Страшнее всего было подняться с четверенек на ноги и выпрямиться в полный рост. Страховка страховкой, но ужас-то никуда не делся. А его природа иррациональна, разумными доводами не проймешь. Только неразумными, вроде необходимости сделать несколько фотографий – темных, мутных, зернистых изображений великолепного зимнего города, гроздьями свисающего с небес, вечно летящего куда-то через ветер и снег, вместе с ветром и снегом, вместо них.
Фотографировал, в голос воя от страха. К счастью, ветер выл громче. Повезло.
Дома выпил стакан коньяка. Залпом, не поперхнувшись. Почти не ощутил крепости, только в горле стало горячо. Колоссальным усилием воли заставил себя снять ботинки, с одеждой возиться не стал. Упал и уснул, прижимая к животу камеру, как будто она могла убежать.

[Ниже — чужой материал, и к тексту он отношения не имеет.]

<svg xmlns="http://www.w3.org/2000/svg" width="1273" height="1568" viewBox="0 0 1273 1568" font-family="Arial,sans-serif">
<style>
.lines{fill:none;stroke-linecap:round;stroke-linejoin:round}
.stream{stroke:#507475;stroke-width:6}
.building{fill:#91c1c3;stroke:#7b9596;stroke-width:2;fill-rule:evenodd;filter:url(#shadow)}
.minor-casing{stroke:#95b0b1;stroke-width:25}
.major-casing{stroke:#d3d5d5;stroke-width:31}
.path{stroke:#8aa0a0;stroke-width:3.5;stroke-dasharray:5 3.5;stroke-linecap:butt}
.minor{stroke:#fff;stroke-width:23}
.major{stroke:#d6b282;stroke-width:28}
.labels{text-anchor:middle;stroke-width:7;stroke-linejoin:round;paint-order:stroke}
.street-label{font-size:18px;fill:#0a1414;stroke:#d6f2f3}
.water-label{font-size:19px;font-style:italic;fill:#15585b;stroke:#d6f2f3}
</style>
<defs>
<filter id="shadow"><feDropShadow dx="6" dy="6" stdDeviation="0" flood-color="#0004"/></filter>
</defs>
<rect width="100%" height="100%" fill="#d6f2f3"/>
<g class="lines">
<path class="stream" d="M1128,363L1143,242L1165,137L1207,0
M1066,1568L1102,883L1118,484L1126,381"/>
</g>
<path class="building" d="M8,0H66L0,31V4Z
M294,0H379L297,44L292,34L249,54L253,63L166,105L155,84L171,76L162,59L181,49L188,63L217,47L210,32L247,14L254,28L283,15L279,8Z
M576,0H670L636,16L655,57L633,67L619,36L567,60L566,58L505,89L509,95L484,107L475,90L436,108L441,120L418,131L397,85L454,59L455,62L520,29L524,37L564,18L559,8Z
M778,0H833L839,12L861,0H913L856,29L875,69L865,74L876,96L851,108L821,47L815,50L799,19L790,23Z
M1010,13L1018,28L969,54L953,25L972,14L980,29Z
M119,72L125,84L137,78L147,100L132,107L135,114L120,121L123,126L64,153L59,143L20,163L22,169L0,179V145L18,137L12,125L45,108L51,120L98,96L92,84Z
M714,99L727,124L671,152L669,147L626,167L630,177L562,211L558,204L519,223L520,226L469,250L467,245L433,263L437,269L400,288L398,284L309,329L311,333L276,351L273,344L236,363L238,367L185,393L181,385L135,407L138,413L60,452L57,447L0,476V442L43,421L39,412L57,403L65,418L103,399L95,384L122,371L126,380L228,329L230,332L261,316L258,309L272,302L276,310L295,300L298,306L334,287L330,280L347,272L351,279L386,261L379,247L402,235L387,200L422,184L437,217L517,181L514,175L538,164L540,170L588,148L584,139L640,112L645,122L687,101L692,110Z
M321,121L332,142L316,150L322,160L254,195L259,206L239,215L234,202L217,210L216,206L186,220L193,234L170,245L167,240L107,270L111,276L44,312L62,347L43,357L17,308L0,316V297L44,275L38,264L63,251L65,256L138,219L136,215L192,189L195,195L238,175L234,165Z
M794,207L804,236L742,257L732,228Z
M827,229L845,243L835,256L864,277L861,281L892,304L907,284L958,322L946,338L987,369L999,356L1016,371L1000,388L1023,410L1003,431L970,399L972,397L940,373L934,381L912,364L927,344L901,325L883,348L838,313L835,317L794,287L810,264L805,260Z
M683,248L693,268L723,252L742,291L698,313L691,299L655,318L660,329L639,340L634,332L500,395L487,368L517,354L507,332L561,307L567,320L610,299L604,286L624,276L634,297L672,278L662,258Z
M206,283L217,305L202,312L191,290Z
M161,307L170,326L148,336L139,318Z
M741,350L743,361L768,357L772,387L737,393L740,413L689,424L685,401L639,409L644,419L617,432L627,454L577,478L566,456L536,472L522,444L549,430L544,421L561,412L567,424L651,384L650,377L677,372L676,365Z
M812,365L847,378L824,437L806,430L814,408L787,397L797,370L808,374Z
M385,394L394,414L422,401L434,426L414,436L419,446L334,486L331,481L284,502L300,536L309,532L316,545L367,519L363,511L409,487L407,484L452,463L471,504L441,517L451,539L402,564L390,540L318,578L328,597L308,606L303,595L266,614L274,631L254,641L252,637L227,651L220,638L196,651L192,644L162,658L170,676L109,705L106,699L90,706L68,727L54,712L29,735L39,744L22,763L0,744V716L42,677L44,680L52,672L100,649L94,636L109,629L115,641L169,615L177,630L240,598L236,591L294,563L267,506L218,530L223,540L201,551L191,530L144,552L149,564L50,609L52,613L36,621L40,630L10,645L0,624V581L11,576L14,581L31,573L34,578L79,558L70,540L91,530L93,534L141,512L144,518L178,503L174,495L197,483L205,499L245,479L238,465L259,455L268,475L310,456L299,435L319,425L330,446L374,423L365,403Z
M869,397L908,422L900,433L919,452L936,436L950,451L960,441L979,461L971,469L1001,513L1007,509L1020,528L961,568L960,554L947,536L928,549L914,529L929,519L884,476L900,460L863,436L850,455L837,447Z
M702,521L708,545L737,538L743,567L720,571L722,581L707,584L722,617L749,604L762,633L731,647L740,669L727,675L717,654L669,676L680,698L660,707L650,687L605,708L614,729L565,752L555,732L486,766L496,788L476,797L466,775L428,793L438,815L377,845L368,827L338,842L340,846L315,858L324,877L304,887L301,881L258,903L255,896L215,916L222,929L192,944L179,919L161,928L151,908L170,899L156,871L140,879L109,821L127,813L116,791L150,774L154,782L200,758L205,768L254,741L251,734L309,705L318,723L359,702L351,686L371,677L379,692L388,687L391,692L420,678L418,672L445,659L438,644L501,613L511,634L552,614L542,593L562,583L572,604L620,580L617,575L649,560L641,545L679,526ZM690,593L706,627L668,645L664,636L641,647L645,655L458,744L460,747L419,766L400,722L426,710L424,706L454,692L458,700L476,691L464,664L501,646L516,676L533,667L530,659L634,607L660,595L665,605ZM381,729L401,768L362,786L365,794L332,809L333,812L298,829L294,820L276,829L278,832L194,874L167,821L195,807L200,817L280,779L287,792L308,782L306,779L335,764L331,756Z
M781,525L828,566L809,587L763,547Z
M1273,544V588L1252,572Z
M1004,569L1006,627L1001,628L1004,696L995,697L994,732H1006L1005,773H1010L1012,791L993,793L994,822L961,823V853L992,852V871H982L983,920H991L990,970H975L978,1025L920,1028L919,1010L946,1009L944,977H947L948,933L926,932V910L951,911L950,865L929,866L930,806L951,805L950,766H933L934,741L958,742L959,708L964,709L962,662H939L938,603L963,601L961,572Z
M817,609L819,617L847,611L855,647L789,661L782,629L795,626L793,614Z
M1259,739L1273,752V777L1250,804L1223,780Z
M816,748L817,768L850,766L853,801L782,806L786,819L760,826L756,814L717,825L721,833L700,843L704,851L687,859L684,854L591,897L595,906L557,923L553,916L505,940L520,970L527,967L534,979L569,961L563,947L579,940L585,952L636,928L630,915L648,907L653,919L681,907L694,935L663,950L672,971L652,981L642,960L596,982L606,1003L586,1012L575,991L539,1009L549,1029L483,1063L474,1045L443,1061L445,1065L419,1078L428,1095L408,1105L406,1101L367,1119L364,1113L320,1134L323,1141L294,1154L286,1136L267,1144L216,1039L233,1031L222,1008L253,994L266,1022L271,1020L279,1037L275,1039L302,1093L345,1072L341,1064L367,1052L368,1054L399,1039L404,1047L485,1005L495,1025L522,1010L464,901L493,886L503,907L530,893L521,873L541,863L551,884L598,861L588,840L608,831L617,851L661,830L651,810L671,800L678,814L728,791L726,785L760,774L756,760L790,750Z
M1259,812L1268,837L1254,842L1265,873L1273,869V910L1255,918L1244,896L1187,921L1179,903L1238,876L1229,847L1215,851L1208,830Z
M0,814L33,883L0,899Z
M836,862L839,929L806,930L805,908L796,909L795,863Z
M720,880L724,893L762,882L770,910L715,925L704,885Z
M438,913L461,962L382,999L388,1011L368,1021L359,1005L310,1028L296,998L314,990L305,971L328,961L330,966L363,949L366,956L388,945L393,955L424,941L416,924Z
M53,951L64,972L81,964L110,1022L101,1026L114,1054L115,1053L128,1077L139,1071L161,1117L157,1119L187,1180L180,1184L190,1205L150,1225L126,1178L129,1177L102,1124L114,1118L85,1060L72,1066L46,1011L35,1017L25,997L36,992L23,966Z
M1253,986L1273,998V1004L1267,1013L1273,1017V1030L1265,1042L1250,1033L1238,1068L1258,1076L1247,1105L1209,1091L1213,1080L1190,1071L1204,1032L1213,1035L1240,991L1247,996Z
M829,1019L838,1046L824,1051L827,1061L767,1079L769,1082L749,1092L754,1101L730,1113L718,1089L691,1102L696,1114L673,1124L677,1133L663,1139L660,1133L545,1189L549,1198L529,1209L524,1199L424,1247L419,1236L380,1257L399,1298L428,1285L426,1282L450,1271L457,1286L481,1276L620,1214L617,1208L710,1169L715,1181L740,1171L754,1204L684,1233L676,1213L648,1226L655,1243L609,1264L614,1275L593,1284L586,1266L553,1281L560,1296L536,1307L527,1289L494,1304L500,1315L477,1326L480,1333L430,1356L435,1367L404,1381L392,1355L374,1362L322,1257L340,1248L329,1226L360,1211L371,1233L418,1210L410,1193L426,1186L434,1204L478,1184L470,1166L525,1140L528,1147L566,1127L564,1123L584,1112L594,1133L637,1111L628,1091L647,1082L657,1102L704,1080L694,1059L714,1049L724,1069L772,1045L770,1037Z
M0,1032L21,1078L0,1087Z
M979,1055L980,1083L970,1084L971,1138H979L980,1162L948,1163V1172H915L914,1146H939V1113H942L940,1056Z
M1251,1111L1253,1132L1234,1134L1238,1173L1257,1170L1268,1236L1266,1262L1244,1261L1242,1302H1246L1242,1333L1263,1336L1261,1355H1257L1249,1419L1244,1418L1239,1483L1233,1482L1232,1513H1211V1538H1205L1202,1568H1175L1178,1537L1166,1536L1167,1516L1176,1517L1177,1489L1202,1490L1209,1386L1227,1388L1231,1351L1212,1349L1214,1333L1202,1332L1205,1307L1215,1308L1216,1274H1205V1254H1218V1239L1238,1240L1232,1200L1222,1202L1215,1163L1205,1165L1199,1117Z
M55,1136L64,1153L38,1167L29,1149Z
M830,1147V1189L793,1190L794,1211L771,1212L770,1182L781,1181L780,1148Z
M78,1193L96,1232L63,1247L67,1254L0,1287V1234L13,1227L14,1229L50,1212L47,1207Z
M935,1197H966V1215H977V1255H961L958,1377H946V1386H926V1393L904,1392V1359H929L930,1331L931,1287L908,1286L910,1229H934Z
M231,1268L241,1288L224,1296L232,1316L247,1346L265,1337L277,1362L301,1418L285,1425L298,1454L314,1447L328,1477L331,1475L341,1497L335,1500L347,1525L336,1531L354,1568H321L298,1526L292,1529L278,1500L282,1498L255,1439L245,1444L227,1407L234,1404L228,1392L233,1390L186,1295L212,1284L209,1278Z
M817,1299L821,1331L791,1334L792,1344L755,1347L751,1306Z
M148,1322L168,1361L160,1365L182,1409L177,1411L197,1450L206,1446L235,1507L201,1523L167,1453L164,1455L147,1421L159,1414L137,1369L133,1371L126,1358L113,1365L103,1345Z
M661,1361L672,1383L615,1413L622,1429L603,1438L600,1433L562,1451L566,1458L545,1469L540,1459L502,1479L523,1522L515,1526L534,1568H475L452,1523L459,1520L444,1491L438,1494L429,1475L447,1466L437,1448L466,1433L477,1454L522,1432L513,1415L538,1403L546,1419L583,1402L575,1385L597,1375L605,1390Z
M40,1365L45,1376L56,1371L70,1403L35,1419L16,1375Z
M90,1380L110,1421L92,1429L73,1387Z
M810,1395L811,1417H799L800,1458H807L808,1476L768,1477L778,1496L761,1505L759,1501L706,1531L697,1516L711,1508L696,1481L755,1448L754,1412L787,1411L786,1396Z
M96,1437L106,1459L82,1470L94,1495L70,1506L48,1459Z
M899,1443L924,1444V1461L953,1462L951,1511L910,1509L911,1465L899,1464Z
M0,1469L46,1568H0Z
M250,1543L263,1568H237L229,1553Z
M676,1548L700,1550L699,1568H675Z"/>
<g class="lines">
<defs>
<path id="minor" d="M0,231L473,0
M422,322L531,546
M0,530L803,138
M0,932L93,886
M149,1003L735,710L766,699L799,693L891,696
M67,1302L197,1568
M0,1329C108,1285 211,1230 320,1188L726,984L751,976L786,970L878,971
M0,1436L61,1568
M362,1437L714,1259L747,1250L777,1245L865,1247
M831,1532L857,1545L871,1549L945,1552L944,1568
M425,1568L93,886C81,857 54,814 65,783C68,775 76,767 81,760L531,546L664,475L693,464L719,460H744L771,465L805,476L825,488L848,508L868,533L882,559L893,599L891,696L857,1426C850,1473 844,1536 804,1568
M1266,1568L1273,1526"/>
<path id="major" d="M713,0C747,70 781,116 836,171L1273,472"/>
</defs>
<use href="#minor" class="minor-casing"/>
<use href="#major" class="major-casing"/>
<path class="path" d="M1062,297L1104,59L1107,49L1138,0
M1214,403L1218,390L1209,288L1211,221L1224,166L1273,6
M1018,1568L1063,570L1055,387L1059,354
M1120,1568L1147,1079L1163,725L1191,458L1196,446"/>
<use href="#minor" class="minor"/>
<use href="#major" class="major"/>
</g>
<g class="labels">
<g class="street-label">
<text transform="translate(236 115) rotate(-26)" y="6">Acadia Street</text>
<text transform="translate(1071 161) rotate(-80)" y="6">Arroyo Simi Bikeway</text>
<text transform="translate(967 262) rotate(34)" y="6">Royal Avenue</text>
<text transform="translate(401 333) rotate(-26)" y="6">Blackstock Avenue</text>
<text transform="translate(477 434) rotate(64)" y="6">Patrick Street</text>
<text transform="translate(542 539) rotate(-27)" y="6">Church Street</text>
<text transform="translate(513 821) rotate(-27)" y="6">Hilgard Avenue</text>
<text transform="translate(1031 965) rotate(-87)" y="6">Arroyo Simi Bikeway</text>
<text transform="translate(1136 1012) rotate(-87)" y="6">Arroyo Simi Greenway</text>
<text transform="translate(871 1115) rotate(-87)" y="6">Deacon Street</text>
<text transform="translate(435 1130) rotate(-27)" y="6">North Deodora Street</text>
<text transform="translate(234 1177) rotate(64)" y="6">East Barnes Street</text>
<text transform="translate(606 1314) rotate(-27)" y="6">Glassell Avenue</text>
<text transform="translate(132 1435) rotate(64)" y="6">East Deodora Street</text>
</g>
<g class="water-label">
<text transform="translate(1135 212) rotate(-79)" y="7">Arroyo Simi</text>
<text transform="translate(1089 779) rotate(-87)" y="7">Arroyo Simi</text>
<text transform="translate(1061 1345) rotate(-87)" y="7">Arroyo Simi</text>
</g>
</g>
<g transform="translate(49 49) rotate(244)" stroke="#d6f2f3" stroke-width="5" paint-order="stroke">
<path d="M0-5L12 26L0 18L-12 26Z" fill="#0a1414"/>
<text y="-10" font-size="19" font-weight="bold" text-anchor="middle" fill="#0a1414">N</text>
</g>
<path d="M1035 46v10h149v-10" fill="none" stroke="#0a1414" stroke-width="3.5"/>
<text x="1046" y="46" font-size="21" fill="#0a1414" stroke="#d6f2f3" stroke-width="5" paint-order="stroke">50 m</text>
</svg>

…С утра смотрел давешние снимки на большом экране. Ни одного не выкинул. Нельзя сказать, что остался доволен собой, но только потому, что не было такой постановки вопроса. Вместо: «Я это сделал», – думал: «Все так».
Наверное, был счастлив. Или что-то вроде того.
Несколько дней не брался за камеру. Потому что, во‐первых, было много работы. А во‐вторых, просто устал. Не столько от самого фотографирования, сколько от вдохновенного себя. Человек невелик, слишком много счастья сразу в него не помещается. Поэтому иногда приходится ждать.
А когда почувствовал, что соскучился, выяснилось, что камера не работает. Пишет: «ошибка объектива», – и отключается. Поковырялся немного сам, но быстро понял, что без специалиста не обойдется.
– Боюсь, тут уже ничего не сделаешь, – сказал специалист. – Вы что, из окна ее роняли?
Открыл было рот, чтобы возразить: «Даже с дивана на пол не ронял!» Но передумал. Кивнул:
– Если быть точным, с крыши. Ладно, нет так нет.
Подумал: «Вот и все». Сунул мертвую гэшечку в карман, вышел на улицу. Но почти сразу вернулся обратно. Остановился перед витриной с «Кэнонами». Отыскал среди них знакомый силуэт. PowerShot G – надо же, уже пятнадцать. Как время летит.
Подумал: «Вряд ли пятнадцатая будет хуже девятой. По идее, должно быть наоборот. И привыкну, наверное, быстро. Все-таки та же серия, гэшечка, будь она неладна. Ладно, попробую, а там – как пойдет».